◆ Information supplied:
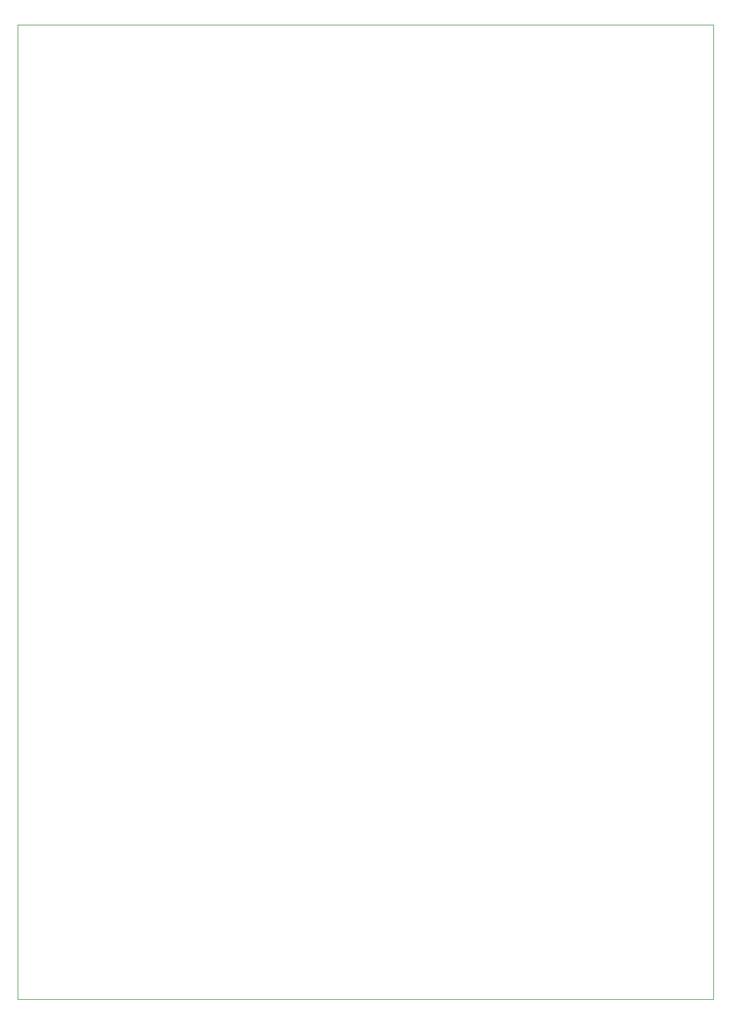
<source format=gbr>
%TF.GenerationSoftware,KiCad,Pcbnew,8.0.6*%
%TF.CreationDate,2024-11-15T08:42:14-05:00*%
%TF.ProjectId,6309-board-prototype-1.kicad_pro,36333039-2d62-46f6-9172-642d70726f74,rev?*%
%TF.SameCoordinates,Original*%
%TF.FileFunction,Profile,NP*%
%FSLAX46Y46*%
G04 Gerber Fmt 4.6, Leading zero omitted, Abs format (unit mm)*
G04 Created by KiCad (PCBNEW 8.0.6) date 2024-11-15 08:42:14*
%MOMM*%
%LPD*%
G01*
G04 APERTURE LIST*
%TA.AperFunction,Profile*%
%ADD10C,0.050000*%
%TD*%
G04 APERTURE END LIST*
D10*
X26250000Y-14250000D02*
X126250000Y-14250000D01*
X126250000Y-154250000D01*
X26250000Y-154250000D01*
X26250000Y-14250000D01*
M02*

</source>
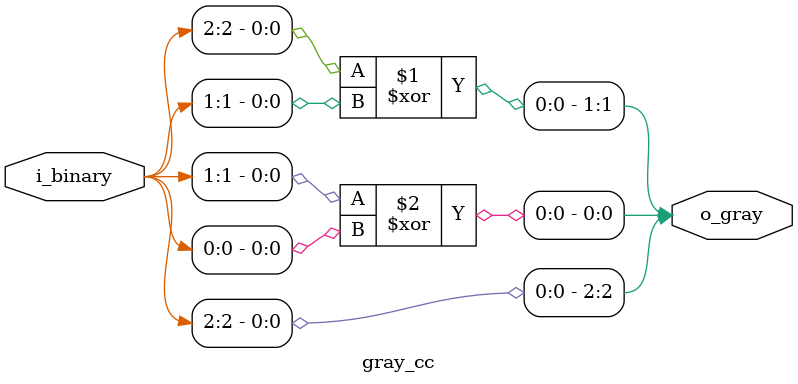
<source format=v>

module gray_cc 
//#(
//	parameter BW_DATA = 3
(
	//input	[BW_DATA-1:0]	i_binary,
	//output	[BW_DATA-1:0]	o_gray
	input	[2:0]	i_binary,
	output	[2:0]	o_gray
);
	
	assign o_gray[2] = i_binary[2];
	
	assign o_gray[1] = i_binary[2]^i_binary[1];
	assign o_gray[0] = i_binary[1]^i_binary[0];

endmodule

</source>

◆ What you will do: Every entry above is to be set down exactly; the pictures are to be left out.

◆ Completed exercise:
<source format=gbr>
%TF.GenerationSoftware,KiCad,Pcbnew,8.0.6*%
%TF.CreationDate,2024-11-15T08:42:14-05:00*%
%TF.ProjectId,6309-board-prototype-1.kicad_pro,36333039-2d62-46f6-9172-642d70726f74,rev?*%
%TF.SameCoordinates,Original*%
%TF.FileFunction,Profile,NP*%
%FSLAX46Y46*%
G04 Gerber Fmt 4.6, Leading zero omitted, Abs format (unit mm)*
G04 Created by KiCad (PCBNEW 8.0.6) date 2024-11-15 08:42:14*
%MOMM*%
%LPD*%
G01*
G04 APERTURE LIST*
%TA.AperFunction,Profile*%
%ADD10C,0.050000*%
%TD*%
G04 APERTURE END LIST*
D10*
X26250000Y-14250000D02*
X126250000Y-14250000D01*
X126250000Y-154250000D01*
X26250000Y-154250000D01*
X26250000Y-14250000D01*
M02*

</source>
<source format=v>

module gray_cc 
//#(
//	parameter BW_DATA = 3
(
	//input	[BW_DATA-1:0]	i_binary,
	//output	[BW_DATA-1:0]	o_gray
	input	[2:0]	i_binary,
	output	[2:0]	o_gray
);
	
	assign o_gray[2] = i_binary[2];
	
	assign o_gray[1] = i_binary[2]^i_binary[1];
	assign o_gray[0] = i_binary[1]^i_binary[0];

endmodule

</source>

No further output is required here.